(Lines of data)
◇ ◇ ◇

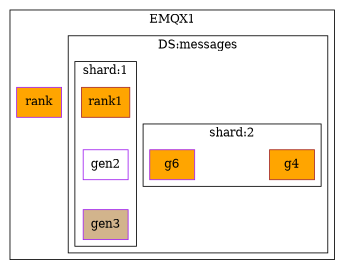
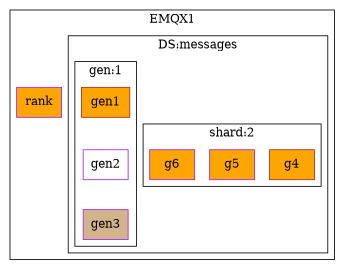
  digraph {
    node [color=purple fillcolor=orange shape=rectangle style=filled]
    edge [style=invis]
-   n1 [color=brown label=rank1]
+   n1 [color=brown label=gen1]
    n2 [fillcolor=white label=gen2]
    n3 [fillcolor=tan label=gen3]
    g4 [color=brown]
+   g5
    g6
    rank
    subgraph cluster_1 {
      label=EMQX1
      rankdir=TB
      rank
      subgraph cluster_2 {
        label="DS:messages"
        rankdir=LR
        subgraph cluster_3 {
-         label="shard:1"
+         label="gen:1"
          rank=same
          rankdir=LR
          n1
          n2
          n3
        }
        subgraph cluster_4 {
          label="shard:2"
          rankdir=LR
          g4
+         g5
          g6
        }
      }
    }
    n1 -> n2
    n1 -> g4
    n2 -> n3
  }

◇ ◇ ◇

Output every line of the material above verbatim, leaving out the pictures.

  digraph {
    node [color=purple fillcolor=orange shape=rectangle style=filled]
    edge [style=invis]
-   n1 [color=brown label=rank1]
+   n1 [color=brown label=gen1]
    n2 [fillcolor=white label=gen2]
    n3 [fillcolor=tan label=gen3]
    g4 [color=brown]
+   g5
    g6
    rank
    subgraph cluster_1 {
      label=EMQX1
      rankdir=TB
      rank
      subgraph cluster_2 {
        label="DS:messages"
        rankdir=LR
        subgraph cluster_3 {
-         label="shard:1"
+         label="gen:1"
          rank=same
          rankdir=LR
          n1
          n2
          n3
        }
        subgraph cluster_4 {
          label="shard:2"
          rankdir=LR
          g4
+         g5
          g6
        }
      }
    }
    n1 -> n2
    n1 -> g4
    n2 -> n3
  }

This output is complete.